What you should do: In the material below, write out the stretch from the line containing "Class in C++" through the line containing "node server.js", both included, with every line reproduced verbatim.

Dataset entries:
== Segment start ==

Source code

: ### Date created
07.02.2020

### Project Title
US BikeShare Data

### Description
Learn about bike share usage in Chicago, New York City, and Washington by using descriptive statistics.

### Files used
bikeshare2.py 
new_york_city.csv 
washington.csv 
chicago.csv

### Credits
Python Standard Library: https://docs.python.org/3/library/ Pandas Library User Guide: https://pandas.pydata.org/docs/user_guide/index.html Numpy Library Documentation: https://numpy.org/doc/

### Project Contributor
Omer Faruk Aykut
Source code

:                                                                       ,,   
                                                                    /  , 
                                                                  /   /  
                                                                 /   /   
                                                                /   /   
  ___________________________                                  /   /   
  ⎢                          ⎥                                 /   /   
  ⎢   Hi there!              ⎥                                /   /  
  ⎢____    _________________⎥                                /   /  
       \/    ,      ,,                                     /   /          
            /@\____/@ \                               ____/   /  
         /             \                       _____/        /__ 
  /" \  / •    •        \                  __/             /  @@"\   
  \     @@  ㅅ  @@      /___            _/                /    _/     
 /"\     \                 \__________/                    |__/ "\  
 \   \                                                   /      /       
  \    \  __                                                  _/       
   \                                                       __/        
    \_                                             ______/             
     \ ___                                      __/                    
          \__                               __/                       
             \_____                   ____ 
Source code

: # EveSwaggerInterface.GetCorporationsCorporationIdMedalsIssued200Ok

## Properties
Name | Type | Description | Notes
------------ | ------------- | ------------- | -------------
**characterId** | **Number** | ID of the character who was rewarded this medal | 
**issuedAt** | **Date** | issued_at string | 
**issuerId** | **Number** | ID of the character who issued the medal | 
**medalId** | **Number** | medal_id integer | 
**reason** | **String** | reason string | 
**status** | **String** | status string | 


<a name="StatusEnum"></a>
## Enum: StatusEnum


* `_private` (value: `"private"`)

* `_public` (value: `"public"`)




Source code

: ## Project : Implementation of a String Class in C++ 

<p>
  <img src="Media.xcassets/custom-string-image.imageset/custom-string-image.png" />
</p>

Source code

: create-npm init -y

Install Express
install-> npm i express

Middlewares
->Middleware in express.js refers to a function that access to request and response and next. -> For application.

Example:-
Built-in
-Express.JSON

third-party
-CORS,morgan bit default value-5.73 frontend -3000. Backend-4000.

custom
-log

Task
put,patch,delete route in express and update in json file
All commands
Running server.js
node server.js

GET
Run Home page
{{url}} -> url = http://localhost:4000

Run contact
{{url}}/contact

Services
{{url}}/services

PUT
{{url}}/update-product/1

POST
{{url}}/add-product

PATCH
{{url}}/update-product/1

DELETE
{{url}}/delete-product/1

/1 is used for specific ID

== Segment end ==
== Segment start ==

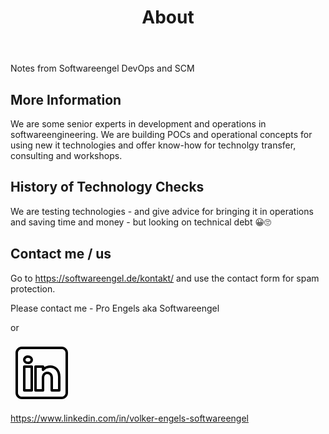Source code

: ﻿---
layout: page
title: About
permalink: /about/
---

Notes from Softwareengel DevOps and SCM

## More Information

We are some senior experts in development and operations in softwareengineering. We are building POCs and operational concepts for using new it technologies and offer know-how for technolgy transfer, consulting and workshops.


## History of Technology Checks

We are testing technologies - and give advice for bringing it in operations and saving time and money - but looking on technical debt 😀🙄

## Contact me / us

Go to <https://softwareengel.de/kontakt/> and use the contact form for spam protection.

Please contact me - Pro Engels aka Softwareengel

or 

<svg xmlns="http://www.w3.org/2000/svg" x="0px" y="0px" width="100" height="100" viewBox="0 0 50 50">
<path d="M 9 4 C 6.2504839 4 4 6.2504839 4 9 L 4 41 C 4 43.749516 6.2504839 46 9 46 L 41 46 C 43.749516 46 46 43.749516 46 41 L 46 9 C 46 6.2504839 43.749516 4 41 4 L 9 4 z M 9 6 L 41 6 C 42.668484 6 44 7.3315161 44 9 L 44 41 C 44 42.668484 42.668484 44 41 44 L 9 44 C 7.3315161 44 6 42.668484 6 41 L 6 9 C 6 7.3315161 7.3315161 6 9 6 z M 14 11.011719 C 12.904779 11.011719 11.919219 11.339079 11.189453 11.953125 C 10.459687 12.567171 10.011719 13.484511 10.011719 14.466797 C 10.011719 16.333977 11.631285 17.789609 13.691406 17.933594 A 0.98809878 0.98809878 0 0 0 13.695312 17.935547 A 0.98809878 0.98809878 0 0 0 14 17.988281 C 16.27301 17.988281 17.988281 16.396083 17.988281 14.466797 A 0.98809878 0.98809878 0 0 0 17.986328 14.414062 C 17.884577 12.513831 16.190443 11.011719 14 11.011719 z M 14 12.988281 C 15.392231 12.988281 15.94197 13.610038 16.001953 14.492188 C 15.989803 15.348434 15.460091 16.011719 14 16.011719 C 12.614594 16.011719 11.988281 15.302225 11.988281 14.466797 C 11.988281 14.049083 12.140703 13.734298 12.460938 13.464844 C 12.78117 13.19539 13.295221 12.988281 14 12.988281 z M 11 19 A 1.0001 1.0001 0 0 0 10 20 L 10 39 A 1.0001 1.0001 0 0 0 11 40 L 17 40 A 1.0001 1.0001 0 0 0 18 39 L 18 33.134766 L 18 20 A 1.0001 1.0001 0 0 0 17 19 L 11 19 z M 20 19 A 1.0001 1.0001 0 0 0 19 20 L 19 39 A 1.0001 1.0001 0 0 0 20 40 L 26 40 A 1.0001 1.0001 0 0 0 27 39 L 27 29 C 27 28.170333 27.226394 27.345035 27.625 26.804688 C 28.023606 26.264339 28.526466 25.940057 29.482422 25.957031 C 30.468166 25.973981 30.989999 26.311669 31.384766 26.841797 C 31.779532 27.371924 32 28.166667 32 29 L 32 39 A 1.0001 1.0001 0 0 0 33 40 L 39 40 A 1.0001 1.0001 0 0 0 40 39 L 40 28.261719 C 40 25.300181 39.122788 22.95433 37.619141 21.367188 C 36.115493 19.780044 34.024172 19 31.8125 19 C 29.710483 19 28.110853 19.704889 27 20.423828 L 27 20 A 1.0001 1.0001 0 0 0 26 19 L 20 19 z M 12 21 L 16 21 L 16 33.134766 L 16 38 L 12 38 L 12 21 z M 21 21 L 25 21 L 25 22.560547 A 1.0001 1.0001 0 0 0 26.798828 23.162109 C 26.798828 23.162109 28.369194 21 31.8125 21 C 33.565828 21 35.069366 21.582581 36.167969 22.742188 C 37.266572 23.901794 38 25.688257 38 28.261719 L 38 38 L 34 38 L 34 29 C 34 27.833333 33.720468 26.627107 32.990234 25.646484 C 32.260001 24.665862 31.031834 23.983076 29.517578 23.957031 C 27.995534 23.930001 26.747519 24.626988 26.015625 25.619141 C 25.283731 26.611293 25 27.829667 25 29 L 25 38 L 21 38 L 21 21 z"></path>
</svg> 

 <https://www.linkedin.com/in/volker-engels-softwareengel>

== Segment end ==

Expected answer:
: ## Project : Implementation of a String Class in C++ 

<p>
  <img src="Media.xcassets/custom-string-image.imageset/custom-string-image.png" />
</p>

Source code

: create-npm init -y

Install Express
install-> npm i express

Middlewares
->Middleware in express.js refers to a function that access to request and response and next. -> For application.

Example:-
Built-in
-Express.JSON

third-party
-CORS,morgan bit default value-5.73 frontend -3000. Backend-4000.

custom
-log

Task
put,patch,delete route in express and update in json file
All commands
Running server.js
node server.js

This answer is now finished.